#### Exercise inputs

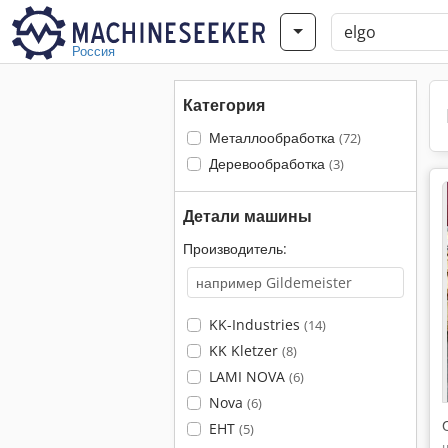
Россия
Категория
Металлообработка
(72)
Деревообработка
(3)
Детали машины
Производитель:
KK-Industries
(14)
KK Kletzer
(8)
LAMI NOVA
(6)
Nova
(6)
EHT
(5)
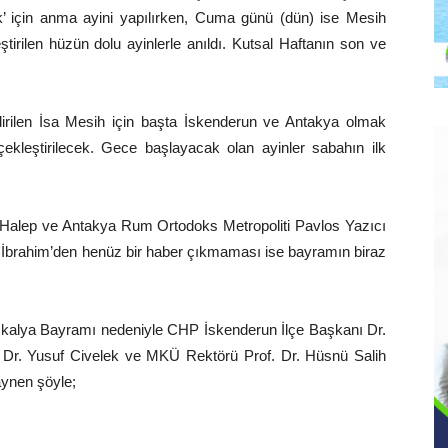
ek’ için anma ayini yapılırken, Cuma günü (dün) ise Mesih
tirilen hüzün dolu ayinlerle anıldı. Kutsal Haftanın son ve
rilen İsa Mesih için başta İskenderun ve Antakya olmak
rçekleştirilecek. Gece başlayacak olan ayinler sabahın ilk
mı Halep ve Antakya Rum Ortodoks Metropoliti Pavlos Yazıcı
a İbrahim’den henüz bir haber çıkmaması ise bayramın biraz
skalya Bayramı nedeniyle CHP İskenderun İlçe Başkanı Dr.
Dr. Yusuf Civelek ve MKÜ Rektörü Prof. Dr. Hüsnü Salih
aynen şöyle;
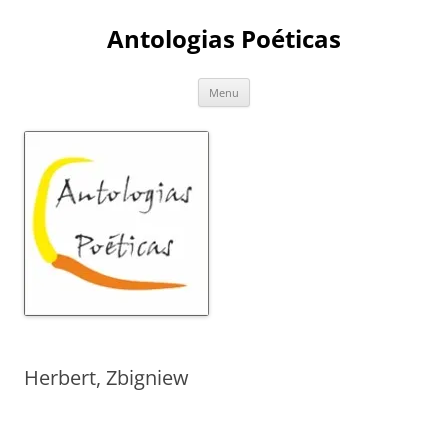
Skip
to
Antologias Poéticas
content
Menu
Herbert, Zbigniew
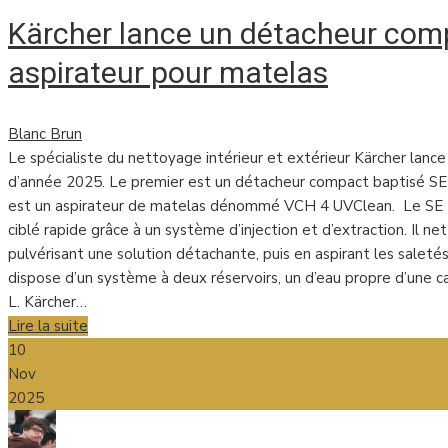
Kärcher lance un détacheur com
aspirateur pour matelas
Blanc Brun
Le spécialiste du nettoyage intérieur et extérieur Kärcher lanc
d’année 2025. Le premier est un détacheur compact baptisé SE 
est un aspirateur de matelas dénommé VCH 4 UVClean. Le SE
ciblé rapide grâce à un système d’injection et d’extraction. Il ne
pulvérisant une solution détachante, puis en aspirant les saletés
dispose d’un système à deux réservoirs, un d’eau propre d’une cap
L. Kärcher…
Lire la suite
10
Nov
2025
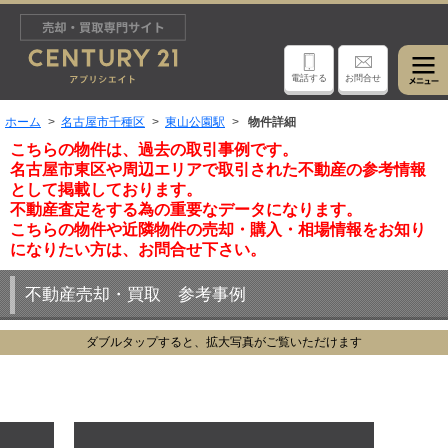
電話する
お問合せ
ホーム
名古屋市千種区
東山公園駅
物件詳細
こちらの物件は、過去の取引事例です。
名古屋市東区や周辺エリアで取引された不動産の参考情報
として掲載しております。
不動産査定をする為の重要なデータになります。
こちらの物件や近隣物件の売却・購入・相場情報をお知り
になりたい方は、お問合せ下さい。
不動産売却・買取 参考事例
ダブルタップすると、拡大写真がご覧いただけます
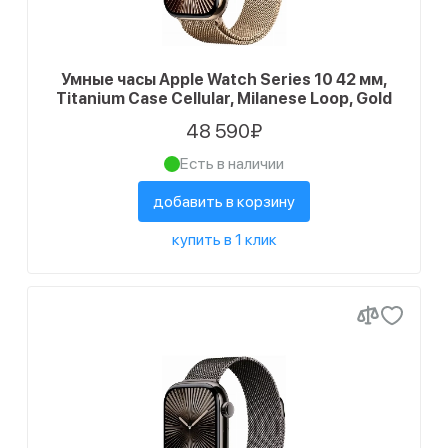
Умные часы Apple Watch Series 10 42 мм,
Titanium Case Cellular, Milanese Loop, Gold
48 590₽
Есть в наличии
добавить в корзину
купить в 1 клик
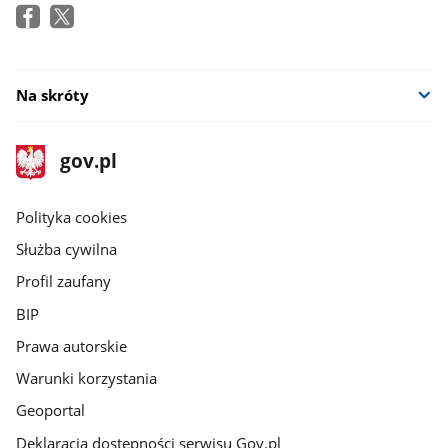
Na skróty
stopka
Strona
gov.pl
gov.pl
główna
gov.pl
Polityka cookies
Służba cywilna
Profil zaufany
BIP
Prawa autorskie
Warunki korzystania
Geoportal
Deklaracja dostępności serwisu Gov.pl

########

▶ **Goal of the exercise**
Please rewrite the records from the first line up to and including the line with "Herbert, Zbigniew", using "Navigation" in place of "Menu" and changing nothing else. Leave out the picture lines.

▶ **Output of the task**
Россия
Категория
Металлообработка
(72)
Деревообработка
(3)
Детали машины
Производитель:
KK-Industries
(14)
KK Kletzer
(8)
LAMI NOVA
(6)
Nova
(6)
EHT
(5)
ek’ için anma ayini yapılırken, Cuma günü (dün) ise Mesih
tirilen hüzün dolu ayinlerle anıldı. Kutsal Haftanın son ve
rilen İsa Mesih için başta İskenderun ve Antakya olmak
rçekleştirilecek. Gece başlayacak olan ayinler sabahın ilk
mı Halep ve Antakya Rum Ortodoks Metropoliti Pavlos Yazıcı
a İbrahim’den henüz bir haber çıkmaması ise bayramın biraz
skalya Bayramı nedeniyle CHP İskenderun İlçe Başkanı Dr.
Dr. Yusuf Civelek ve MKÜ Rektörü Prof. Dr. Hüsnü Salih
aynen şöyle;
Skip
to
Antologias Poéticas
content
Navigation
Herbert, Zbigniew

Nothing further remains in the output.